Transcribed page text:
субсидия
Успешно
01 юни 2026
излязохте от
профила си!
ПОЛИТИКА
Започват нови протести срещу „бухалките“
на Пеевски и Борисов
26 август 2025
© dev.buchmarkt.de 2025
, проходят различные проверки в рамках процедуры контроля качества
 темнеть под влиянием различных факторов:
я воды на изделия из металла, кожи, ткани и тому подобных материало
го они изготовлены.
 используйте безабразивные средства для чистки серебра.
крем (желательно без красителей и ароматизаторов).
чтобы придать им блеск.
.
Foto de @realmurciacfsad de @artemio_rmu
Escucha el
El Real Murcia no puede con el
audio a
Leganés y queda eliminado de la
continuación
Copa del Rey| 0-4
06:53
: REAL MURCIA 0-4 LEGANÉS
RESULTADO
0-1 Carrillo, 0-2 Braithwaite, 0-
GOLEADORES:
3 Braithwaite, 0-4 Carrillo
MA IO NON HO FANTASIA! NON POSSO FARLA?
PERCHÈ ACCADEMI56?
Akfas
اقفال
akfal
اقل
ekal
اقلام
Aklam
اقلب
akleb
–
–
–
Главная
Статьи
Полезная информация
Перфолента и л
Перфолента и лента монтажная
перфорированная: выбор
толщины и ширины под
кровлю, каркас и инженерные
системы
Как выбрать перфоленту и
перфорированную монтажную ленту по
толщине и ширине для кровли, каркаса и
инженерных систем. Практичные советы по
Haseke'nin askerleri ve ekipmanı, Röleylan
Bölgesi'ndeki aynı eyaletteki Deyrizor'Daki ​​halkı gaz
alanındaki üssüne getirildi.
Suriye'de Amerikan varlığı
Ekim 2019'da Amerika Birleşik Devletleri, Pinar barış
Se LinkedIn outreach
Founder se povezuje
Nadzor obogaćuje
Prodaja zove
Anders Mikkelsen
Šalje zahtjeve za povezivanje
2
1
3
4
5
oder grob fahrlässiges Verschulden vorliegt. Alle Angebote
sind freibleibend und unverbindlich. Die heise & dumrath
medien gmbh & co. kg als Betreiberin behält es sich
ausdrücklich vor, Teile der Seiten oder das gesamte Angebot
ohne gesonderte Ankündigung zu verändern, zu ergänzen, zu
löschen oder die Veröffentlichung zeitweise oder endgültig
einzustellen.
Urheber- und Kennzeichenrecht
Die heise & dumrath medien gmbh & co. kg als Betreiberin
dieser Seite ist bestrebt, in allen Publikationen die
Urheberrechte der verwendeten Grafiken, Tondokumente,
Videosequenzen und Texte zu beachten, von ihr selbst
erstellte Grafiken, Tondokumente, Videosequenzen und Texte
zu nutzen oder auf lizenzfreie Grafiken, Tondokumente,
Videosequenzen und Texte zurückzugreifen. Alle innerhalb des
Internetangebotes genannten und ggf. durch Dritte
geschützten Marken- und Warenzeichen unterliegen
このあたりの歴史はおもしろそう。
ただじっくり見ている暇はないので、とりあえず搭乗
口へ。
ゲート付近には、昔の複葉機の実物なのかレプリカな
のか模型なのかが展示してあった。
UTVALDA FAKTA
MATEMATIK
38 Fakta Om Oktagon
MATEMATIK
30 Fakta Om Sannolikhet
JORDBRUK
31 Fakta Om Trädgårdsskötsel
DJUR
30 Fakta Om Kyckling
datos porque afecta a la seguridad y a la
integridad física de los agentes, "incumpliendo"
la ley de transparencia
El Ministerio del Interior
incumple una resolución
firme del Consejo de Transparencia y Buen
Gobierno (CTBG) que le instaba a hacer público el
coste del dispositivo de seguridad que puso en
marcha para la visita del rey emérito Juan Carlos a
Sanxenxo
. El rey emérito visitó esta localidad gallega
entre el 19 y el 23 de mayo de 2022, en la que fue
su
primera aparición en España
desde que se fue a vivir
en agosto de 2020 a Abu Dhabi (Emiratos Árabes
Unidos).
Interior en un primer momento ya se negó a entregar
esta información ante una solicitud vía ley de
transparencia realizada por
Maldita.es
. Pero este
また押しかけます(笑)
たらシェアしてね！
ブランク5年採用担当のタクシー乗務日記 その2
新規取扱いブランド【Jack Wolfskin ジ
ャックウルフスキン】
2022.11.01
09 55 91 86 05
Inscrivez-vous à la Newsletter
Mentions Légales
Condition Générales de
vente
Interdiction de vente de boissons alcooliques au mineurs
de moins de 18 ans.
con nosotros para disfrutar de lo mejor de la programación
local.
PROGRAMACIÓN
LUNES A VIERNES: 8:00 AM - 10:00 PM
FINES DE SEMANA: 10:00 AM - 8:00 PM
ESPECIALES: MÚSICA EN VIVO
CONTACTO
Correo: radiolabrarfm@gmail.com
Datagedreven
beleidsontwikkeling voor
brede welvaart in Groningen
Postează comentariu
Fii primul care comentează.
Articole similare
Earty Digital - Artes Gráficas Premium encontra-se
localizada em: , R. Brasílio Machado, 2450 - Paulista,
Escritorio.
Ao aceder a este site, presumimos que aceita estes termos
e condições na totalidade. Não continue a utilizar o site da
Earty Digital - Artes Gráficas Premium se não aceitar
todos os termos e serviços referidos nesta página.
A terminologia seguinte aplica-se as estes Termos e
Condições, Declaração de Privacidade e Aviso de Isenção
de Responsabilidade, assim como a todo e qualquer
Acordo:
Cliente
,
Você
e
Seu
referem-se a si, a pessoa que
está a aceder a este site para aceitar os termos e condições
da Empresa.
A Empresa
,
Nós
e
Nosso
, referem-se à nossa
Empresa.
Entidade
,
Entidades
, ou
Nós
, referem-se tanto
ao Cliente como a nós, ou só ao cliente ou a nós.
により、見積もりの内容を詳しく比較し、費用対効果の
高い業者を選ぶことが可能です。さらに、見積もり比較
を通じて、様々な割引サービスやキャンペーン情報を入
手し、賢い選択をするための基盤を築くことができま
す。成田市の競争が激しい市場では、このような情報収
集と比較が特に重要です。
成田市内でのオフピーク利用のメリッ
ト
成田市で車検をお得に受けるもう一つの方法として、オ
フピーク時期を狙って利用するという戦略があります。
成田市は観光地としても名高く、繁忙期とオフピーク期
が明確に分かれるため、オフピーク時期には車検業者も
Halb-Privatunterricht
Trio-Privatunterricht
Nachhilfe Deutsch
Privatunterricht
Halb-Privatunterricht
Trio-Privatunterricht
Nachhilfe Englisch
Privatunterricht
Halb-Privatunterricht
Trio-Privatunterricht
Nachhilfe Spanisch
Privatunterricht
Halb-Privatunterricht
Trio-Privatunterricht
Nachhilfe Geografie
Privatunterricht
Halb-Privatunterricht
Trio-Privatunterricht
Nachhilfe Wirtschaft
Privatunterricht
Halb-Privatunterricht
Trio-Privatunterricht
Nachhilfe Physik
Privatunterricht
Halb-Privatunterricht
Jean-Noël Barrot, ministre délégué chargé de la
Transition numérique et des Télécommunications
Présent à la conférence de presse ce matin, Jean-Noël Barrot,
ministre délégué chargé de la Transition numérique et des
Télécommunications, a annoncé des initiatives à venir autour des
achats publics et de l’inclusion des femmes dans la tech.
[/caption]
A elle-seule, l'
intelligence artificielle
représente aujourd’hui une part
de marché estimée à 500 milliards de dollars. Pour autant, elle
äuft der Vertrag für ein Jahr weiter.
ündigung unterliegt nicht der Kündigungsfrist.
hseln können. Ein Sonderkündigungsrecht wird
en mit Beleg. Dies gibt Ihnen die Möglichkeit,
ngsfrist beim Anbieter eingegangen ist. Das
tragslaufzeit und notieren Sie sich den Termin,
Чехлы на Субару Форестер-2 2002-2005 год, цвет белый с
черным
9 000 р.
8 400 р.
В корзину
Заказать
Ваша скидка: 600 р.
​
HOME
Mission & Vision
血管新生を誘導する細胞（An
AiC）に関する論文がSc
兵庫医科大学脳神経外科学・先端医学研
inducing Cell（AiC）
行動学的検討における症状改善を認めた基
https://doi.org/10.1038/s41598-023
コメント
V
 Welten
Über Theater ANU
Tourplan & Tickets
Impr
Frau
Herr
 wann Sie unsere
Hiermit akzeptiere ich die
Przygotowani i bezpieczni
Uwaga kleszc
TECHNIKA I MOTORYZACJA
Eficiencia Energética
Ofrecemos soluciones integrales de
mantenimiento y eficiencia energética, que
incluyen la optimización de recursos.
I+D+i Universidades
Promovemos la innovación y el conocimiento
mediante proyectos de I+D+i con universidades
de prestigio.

# Instructions for the task
Copy the records line for line, from the very first line down through the line containing "Urheber- und Kennzeichenrecht", including both of these lines.

# Answer space
субсидия
Успешно
01 юни 2026
излязохте от
профила си!
ПОЛИТИКА
Започват нови протести срещу „бухалките“
на Пеевски и Борисов
26 август 2025
© dev.buchmarkt.de 2025
, проходят различные проверки в рамках процедуры контроля качества
 темнеть под влиянием различных факторов:
я воды на изделия из металла, кожи, ткани и тому подобных материало
го они изготовлены.
 используйте безабразивные средства для чистки серебра.
крем (желательно без красителей и ароматизаторов).
чтобы придать им блеск.
.
Foto de @realmurciacfsad de @artemio_rmu
Escucha el
El Real Murcia no puede con el
audio a
Leganés y queda eliminado de la
continuación
Copa del Rey| 0-4
06:53
: REAL MURCIA 0-4 LEGANÉS
RESULTADO
0-1 Carrillo, 0-2 Braithwaite, 0-
GOLEADORES:
3 Braithwaite, 0-4 Carrillo
MA IO NON HO FANTASIA! NON POSSO FARLA?
PERCHÈ ACCADEMI56?
Akfas
اقفال
akfal
اقل
ekal
اقلام
Aklam
اقلب
akleb
–
–
–
Главная
Статьи
Полезная информация
Перфолента и л
Перфолента и лента монтажная
перфорированная: выбор
толщины и ширины под
кровлю, каркас и инженерные
системы
Как выбрать перфоленту и
перфорированную монтажную ленту по
толщине и ширине для кровли, каркаса и
инженерных систем. Практичные советы по
Haseke'nin askerleri ve ekipmanı, Röleylan
Bölgesi'ndeki aynı eyaletteki Deyrizor'Daki ​​halkı gaz
alanındaki üssüne getirildi.
Suriye'de Amerikan varlığı
Ekim 2019'da Amerika Birleşik Devletleri, Pinar barış
Se LinkedIn outreach
Founder se povezuje
Nadzor obogaćuje
Prodaja zove
Anders Mikkelsen
Šalje zahtjeve za povezivanje
2
1
3
4
5
oder grob fahrlässiges Verschulden vorliegt. Alle Angebote
sind freibleibend und unverbindlich. Die heise & dumrath
medien gmbh & co. kg als Betreiberin behält es sich
ausdrücklich vor, Teile der Seiten oder das gesamte Angebot
ohne gesonderte Ankündigung zu verändern, zu ergänzen, zu
löschen oder die Veröffentlichung zeitweise oder endgültig
einzustellen.
Urheber- und Kennzeichenrecht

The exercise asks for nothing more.